Isabel Coixet is one of the most prolific and award-winning Spanish filmmakers. In recent years, she has been exploring the narrative language of collage, a practice that, like her films, invites the viewer to reconstruct meaning from fragments.

Isabel Coixet is one of the most prolific and awarded Spanish filmmakers, with 14 feature films, seven documentaries, and ten Goya Awards, more than any other female director in the history of Spanish cinema. In 2020, she received the National Cinematography Award, and in 2015 she was honored with the ‘Chevalier des Arts et des Lettres’ Medal by the French Ministry of Culture.

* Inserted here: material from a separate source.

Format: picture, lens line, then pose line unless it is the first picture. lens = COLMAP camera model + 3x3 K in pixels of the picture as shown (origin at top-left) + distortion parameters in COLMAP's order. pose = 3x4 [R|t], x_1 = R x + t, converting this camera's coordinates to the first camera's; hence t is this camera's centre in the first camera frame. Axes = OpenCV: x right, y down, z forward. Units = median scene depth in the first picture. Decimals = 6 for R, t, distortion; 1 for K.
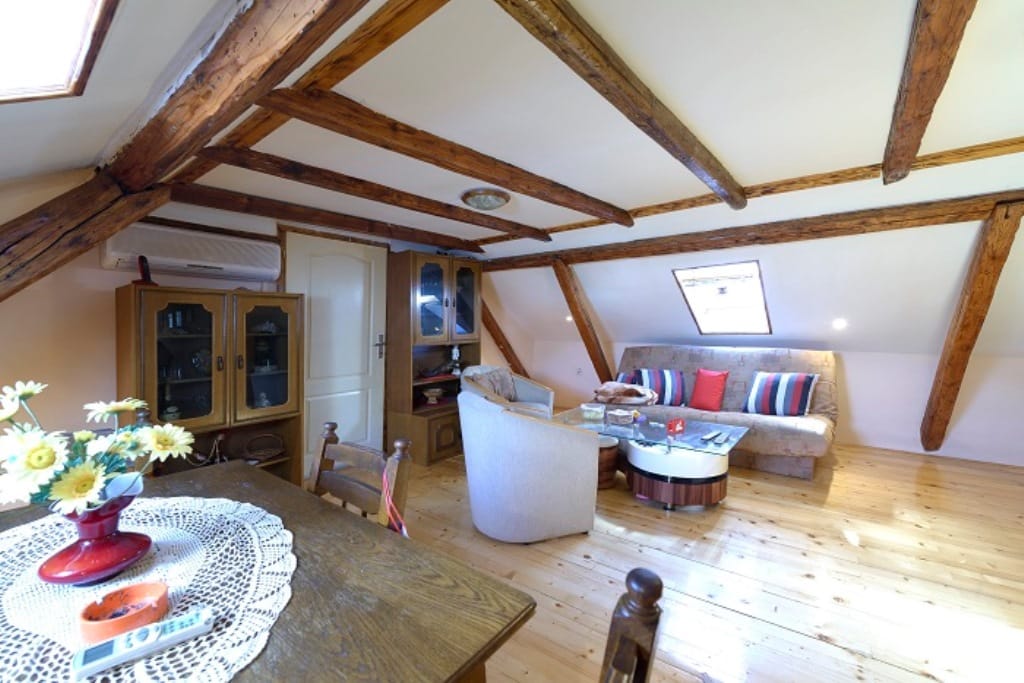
lens RADIAL K [[401.3, 0, 533.3], [0, 401.3, 346.0], [0, 0, 1]] dist [0.001390, 0.000013]
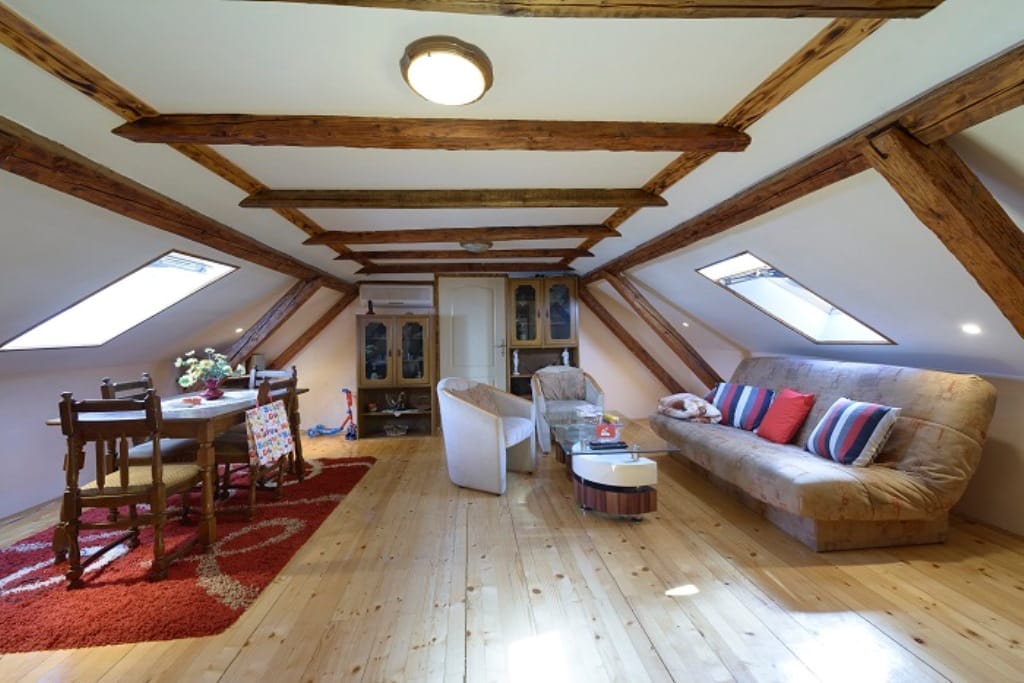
lens RADIAL K [[393.8, 0, 512.0], [0, 393.8, 341.5], [0, 0, 1]] dist [0.000127, -0.000127]
pose [[0.672630, 0.014644, -0.739834, 0.762556], [-0.031755, 0.999454, -0.009088, -0.010059], [0.739297, 0.029606, 0.672728, 0.121723]]
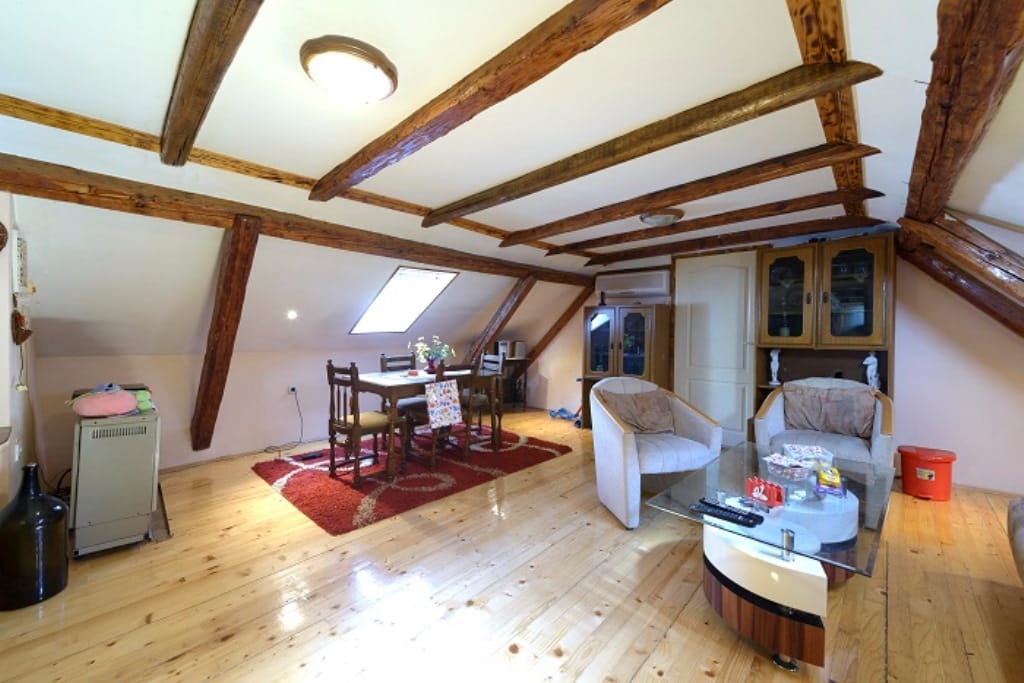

For years, Coixet has been exploring another narrative language: collage.
A practice that, like her films, invites the viewer to reconstruct meaning from fragments, to inhabit the unfinished and the ambiguous. Her works, made with clippings, old photographs, letters, and found objects, recall classic Hollywood storyboards, but also the avant-garde tradition of Hanna Höch or Kurt Schwitters. These are pieces born from diversion and drift, offering a subtle disobedience: stepping out of the comfort zone and relearning how to look.
In 2025, Coixet presented a selection of these works at the Thyssen-Bornemisza Museum, as part of the exhibition Learning in Disobedience, curated by Estrella de Diego. The show features around fifty collages made between 2021 and 2024, blending found objects, ephemeral materials, painterly strokes, and an intimate, deeply personal visual narrative.
For the first time, Max Estrella is exhibiting her Italian Collages, a series conceived during the filming of her latest feature in Rome. In these, Coixet transforms both her own images and those of others into tactile, almost three-dimensional surfaces where time folds in on itself and collective memory intertwines with individual identity. As in her films, it’s not enough to simply look: one must reassemble, between the lines and the silences, what is not entirely said.